** Work required **
Please copy every line from the records below that contains the string "Take".

** Supplied data **
————

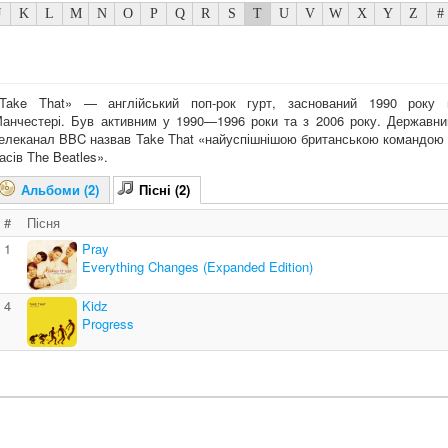
J
K
L
M
N
O
P
Q
R
S
T
U
V
W
X
Y
Z
#
Take That» — англійський поп-рок гурт, заснований 1990 року 
анчестері. Був активним у 1990—1996 роки та з 2006 року. Державни
елеканал BBC назвав Take That «найуспішнішою британською командою 
асів The Beatles».
Альбоми (2)
Пісні (2)
#
Пісня
1
Pray
Everything Changes (Expanded Edition)
4
Kidz
Progress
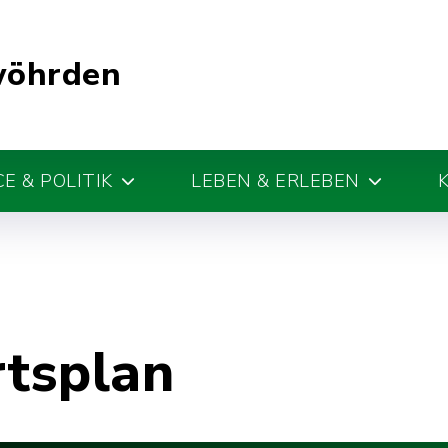
wöhrden
E & POLITIK
LEBEN & ERLEBEN
rtsplan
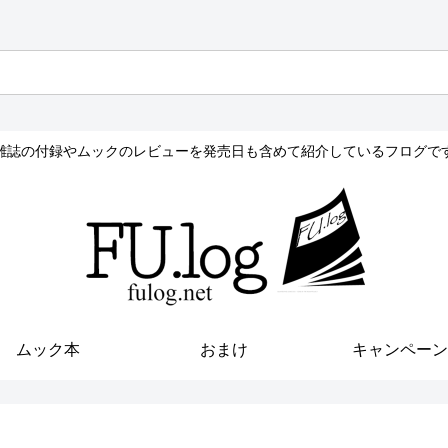
雑誌の付録やムックのレビューを発売日も含めて紹介しているフログで
ムック本
おまけ
キャンペーン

————

** Problem solution **
Take That» — англійський поп-рок гурт, заснований 1990 року 
елеканал BBC назвав Take That «найуспішнішою британською командою 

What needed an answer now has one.